• **Assignment**:
Return all of the material exactly; no line may be dropped.

Records shown Start Marker

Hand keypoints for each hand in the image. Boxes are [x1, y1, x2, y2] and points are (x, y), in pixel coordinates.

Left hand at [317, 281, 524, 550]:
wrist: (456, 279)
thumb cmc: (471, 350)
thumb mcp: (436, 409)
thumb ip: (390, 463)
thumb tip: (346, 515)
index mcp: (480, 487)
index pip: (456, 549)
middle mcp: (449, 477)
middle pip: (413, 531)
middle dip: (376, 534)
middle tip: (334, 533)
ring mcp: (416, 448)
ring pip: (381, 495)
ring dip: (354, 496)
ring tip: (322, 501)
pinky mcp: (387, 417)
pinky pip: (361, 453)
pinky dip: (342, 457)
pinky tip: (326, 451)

Records shown End Marker

• **Response area**:
Hand keypoints for each hand in the image. Boxes are [x1, y1, x2, y2] and points are (x, y), in pixel coordinates.

Left hand at [317, 281, 524, 550]:
wrist: (456, 279)
thumb cmc: (471, 350)
thumb mcp: (436, 409)
thumb ip: (390, 463)
thumb tip: (346, 515)
index mcp: (480, 487)
index pip: (456, 549)
middle mcp: (449, 477)
middle pip: (413, 531)
middle dip: (376, 534)
middle tip: (334, 533)
ring mcp: (416, 448)
ring pip: (381, 495)
ring dip: (354, 496)
ring tip: (322, 501)
pinky mcp: (387, 417)
pinky pip: (361, 453)
pinky dip: (342, 457)
pinky tip: (326, 451)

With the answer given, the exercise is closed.